GM's European Decline

The Japanese company aims to sell 4 percent more vehicles globally this year, potentially surpassing Detroit-based General Motors Corp. as the world's largest carmaker, with popular models such as the Camry and Prius cars. GM's European sales last month declined 1.6 percent to 201,611 vehicles, led by a 14 percent plunge at the Saab luxury brand.

Fiat boosted sales 6.3 percent to 136,171 vehicles, while market share rose to 7.5 percent from 7 percent, on demand for the Grande Punto. Turin, Italy-based Fiat also began selling the Bravo compact model in February.

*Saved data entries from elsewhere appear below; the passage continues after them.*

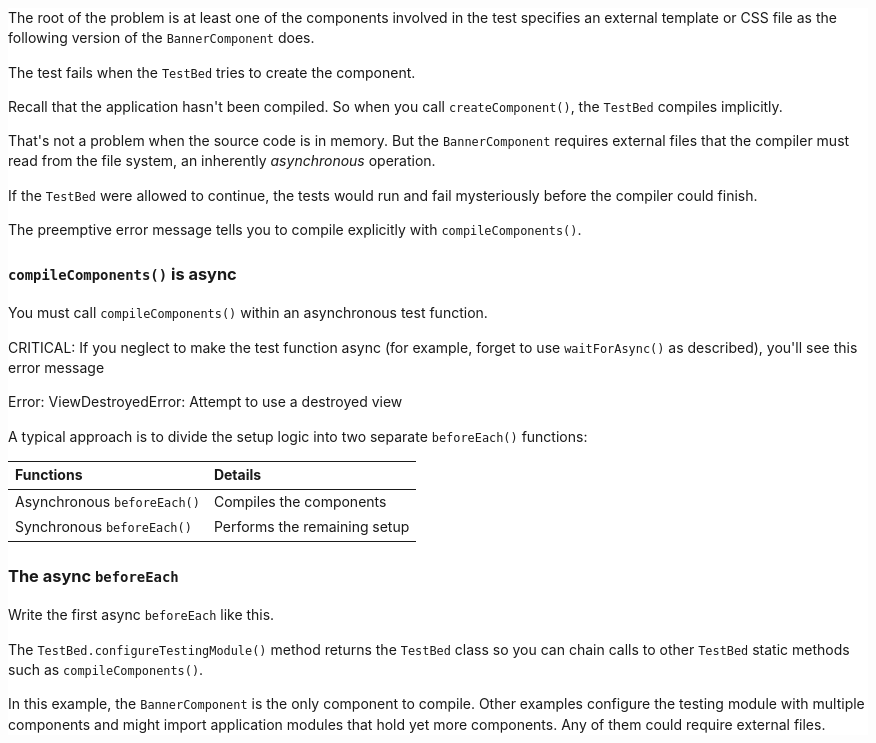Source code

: </docs-code>

The root of the problem is at least one of the components involved in the test specifies an external template or CSS file as the following version of the `BannerComponent` does.

<docs-code header="app/banner/banner-external.component.ts (external template & css)" path="adev/src/content/examples/testing/src/app/banner/banner-external.component.ts"/>

The test fails when the `TestBed` tries to create the component.

<docs-code avoid header="app/banner/banner-external.component.spec.ts (setup that fails)" path="adev/src/content/examples/testing/src/app/banner/banner-external.component.spec.ts" visibleRegion="setup-may-fail"/>

Recall that the application hasn't been compiled.
So when you call `createComponent()`, the `TestBed` compiles implicitly.

That's not a problem when the source code is in memory.
But the `BannerComponent` requires external files that the compiler must read from the file system, an inherently *asynchronous* operation.

If the `TestBed` were allowed to continue, the tests would run and fail mysteriously before the compiler could finish.

The preemptive error message tells you to compile explicitly with `compileComponents()`.

### `compileComponents()` is async

You must call `compileComponents()` within an asynchronous test function.

CRITICAL: If you neglect to make the test function async (for example, forget to use `waitForAsync()` as described), you'll see this error message

<docs-code hideCopy language="shell">

Error: ViewDestroyedError: Attempt to use a destroyed view

</docs-code>

A typical approach is to divide the setup logic into two separate `beforeEach()` functions:

| Functions                   | Details                      |
| :-------------------------- | :--------------------------- |
| Asynchronous `beforeEach()` | Compiles the components      |
| Synchronous `beforeEach()`  | Performs the remaining setup |

### The async `beforeEach`

Write the first async `beforeEach` like this.

<docs-code header="app/banner/banner-external.component.spec.ts (async beforeEach)" path="adev/src/content/examples/testing/src/app/banner/banner-external.component.spec.ts" visibleRegion="async-before-each"/>

The `TestBed.configureTestingModule()` method returns the `TestBed` class so you can chain calls to other `TestBed` static methods such as `compileComponents()`.

In this example, the `BannerComponent` is the only component to compile.
Other examples configure the testing module with multiple components and might import application modules that hold yet more components.
Any of them could require external files.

Deliveries by Wolfsburg, Germany-based Volkswagen, Europe's largest carmaker, gained 2.2 percent to 341,755 vehicles, on an 8.2 percent gain at the Seat Spanish unit and 5 percent growth at the Audi luxury brand. Sales at the namesake Volkswagen brand slumped 1.1 percent.

Volkswagen Chief Executive Officer Martin Winterkorn has said 2007 will be a ``difficult'' year for the Volkswagen brand, which has no major product introductions until next year.

Ford, the world's third-largest carmaker, sold 1.3 percent more vehicles in Europe last month to 217,639 vehicles. Sales of its Volvo brand surged 6.6 percent to 30,752 units, while the main Ford brand rose 1.9 percent to 167,836 vehicles.